Even though the bank was a “fiduciary” within the meaning of the act, the gain realized from the sale was income belonging to the subscribers and not “income accumulated in trust for the benefit of unborn or unascertained persons or persons with contingent interests,” which should be assessed against the fiduciary under section 161 of the Revenue Act 1928 (26 U.S.C.A. § 161 and note). The project to erect a Community House was abandoned prior to the sale, and the proceeds were distributable to the subscribers or their representatives. There is not the slightest proof that those persons were uncertain. Indeed, they seemed to be fully identified, and, if not, their identification did not depend on any future contingency but only on the application of legal principles to existing facts. DeBrabant v. Commissioner (C.C.A.) 90 F.(2d) 433. The action brought in the state court to obtain a decree settling the accounts of the bank and ordering distribution was merely a convenient mode of administering the fund, which did not depend on the existence of contingent interests or of unascertained persons. Our recent decision in DeBrabant v. Commissioner, 90 F.(2d) 433, is decisive of the correctness of the bank’s contention that the gain realized was taxable against the subscribers or their representatives, and not against it.
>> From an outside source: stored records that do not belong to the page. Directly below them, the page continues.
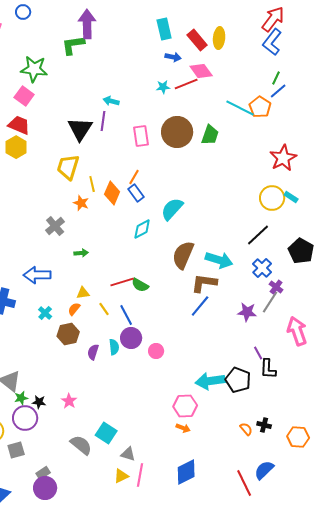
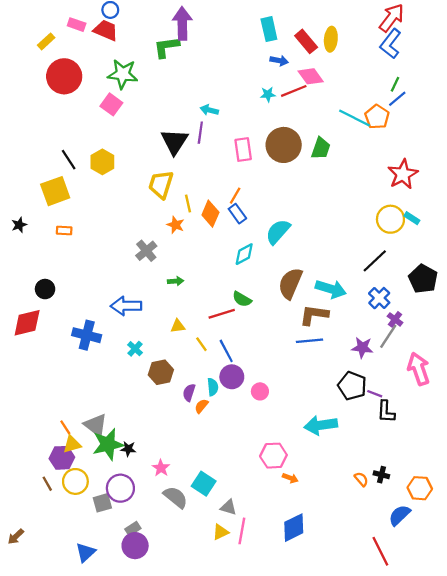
red trapezoid: (19, 125) -> (106, 30), moved
green semicircle: (140, 285) -> (242, 299), moved
blue line: (200, 306) -> (309, 341), turned 45
orange semicircle: (74, 309) -> (201, 406), moved
purple line: (258, 353) -> (375, 394), turned -40
black pentagon: (238, 380) -> (352, 386), moved
green star: (21, 398) -> (108, 444), size x2.0
pink star: (69, 401) -> (161, 468), moved
pink hexagon: (185, 406) -> (273, 456), moved
purple circle: (25, 418) -> (120, 488), moved
blue semicircle: (264, 470) -> (399, 515), moved
red line: (244, 483) -> (380, 551), moved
In any event, the conveyance, if creating a trust, effected a trust that was revocable and one under which the income ought to be included in returns of the subscribers. Under sections 166 and 167 of the Revenue Act 1928 (26 U.S.C.A. §§ 166 note, 167 note), the tax upon such income was assessable' against them and not against the bank as fiduciary.

Inasmuch as the bank was not taxable as a fiduciary, the judgment is reversed, with direction to enter judgment for the plaintiff for $14,648.77 and interest. The appellant is entitled to costs in this court.